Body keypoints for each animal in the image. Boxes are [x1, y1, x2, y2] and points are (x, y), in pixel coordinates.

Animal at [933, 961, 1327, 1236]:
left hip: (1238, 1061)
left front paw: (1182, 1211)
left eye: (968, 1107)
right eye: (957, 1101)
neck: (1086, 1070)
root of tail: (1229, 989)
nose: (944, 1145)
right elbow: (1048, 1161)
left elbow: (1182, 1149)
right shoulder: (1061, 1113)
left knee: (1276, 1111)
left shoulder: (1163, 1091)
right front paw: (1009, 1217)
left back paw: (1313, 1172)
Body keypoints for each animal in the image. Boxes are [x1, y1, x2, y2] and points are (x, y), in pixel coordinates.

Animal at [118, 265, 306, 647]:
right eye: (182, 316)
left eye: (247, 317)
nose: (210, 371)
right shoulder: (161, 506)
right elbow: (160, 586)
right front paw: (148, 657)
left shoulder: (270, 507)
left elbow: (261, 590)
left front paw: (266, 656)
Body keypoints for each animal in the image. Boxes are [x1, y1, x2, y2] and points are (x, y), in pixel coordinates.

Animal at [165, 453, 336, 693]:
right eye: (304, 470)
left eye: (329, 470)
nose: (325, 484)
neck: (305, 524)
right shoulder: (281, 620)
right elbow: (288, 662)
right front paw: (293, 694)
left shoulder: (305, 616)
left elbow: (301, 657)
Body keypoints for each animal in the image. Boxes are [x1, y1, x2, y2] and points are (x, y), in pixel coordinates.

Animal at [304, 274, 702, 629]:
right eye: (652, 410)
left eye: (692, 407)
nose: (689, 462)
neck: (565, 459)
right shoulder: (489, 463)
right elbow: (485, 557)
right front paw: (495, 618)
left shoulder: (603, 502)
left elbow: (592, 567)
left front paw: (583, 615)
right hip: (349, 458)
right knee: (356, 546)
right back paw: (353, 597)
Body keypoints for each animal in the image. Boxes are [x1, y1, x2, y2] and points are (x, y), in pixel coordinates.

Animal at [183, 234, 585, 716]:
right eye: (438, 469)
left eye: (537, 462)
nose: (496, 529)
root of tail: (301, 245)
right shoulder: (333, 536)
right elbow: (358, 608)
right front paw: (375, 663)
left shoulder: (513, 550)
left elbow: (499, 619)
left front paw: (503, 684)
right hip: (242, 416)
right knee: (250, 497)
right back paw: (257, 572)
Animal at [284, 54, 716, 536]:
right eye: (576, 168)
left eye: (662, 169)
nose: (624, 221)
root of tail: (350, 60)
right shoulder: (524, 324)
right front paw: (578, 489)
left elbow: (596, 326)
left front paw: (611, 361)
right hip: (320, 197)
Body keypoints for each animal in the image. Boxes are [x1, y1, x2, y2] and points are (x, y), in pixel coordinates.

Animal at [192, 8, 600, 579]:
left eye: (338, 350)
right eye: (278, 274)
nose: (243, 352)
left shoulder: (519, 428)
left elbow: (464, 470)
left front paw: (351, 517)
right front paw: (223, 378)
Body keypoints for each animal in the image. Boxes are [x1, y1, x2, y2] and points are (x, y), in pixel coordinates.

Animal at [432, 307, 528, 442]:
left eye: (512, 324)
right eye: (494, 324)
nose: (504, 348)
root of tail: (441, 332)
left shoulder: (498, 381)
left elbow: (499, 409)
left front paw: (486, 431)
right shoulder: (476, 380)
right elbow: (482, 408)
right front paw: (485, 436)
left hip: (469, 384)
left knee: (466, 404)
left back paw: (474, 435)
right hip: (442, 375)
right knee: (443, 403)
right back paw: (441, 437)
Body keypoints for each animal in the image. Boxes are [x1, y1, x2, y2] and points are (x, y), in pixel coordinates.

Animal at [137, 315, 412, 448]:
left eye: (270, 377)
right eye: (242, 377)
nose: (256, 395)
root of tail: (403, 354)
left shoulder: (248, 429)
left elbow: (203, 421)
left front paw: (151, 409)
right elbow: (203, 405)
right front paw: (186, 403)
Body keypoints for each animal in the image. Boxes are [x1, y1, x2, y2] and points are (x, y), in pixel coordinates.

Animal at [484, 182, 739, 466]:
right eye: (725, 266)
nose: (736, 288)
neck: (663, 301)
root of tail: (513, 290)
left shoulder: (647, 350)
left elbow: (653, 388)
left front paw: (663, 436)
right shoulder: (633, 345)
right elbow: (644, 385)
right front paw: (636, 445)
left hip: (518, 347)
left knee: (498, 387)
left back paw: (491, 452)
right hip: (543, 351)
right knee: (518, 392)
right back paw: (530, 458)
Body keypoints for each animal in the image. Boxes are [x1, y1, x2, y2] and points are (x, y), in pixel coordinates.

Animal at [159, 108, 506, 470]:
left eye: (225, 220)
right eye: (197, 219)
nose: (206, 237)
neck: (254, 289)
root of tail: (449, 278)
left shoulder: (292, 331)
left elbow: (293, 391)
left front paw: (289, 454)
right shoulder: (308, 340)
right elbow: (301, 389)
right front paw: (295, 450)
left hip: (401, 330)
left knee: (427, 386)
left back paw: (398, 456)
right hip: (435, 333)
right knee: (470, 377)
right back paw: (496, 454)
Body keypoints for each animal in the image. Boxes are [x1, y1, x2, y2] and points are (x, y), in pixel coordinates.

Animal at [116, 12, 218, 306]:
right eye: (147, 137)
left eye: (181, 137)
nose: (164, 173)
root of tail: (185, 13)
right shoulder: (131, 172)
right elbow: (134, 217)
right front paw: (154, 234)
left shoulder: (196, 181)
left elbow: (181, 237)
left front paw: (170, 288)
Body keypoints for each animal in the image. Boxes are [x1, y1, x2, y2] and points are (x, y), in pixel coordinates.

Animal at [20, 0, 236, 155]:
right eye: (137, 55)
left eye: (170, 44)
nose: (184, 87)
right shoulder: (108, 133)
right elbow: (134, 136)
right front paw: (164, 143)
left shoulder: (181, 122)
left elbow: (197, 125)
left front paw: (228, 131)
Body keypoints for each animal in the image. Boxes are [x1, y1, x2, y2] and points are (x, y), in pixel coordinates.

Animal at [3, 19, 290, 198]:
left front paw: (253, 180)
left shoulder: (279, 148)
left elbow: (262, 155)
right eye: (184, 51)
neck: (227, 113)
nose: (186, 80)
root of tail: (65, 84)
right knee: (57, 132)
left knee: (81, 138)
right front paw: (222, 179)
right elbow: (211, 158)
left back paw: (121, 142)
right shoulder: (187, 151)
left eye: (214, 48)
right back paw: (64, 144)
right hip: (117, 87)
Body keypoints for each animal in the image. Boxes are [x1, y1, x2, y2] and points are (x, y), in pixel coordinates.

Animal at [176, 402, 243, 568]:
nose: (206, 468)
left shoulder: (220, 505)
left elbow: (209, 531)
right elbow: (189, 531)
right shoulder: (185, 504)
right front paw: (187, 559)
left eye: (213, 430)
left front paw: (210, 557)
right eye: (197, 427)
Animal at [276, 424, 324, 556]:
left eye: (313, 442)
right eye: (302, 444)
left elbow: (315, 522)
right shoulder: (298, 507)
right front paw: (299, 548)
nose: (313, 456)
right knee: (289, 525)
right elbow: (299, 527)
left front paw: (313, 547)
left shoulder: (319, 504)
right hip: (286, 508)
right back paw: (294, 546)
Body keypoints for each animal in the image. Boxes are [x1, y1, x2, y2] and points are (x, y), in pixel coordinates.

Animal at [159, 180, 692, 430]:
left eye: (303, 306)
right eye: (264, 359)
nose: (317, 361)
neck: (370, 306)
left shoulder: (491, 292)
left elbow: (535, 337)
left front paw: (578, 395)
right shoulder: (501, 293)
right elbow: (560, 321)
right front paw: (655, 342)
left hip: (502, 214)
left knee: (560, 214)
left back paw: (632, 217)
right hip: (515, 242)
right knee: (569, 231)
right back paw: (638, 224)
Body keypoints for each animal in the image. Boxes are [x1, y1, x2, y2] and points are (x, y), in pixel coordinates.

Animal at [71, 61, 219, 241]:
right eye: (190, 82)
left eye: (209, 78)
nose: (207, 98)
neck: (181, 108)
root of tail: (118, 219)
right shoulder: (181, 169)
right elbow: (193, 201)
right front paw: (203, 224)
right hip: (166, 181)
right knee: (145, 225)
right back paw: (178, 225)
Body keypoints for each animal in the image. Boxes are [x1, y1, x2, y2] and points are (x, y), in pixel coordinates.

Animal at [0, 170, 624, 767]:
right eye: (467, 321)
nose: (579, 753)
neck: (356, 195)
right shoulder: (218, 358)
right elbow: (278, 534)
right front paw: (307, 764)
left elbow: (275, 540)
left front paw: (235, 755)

About this exercise: Look for the string "root" in the records, and copy every line where it is found.

Written reply:
root of tail: (1229, 989)
root of tail: (301, 245)
root of tail: (350, 60)
root of tail: (441, 332)
root of tail: (403, 354)
root of tail: (513, 290)
root of tail: (449, 278)
root of tail: (185, 13)
root of tail: (65, 84)
root of tail: (118, 219)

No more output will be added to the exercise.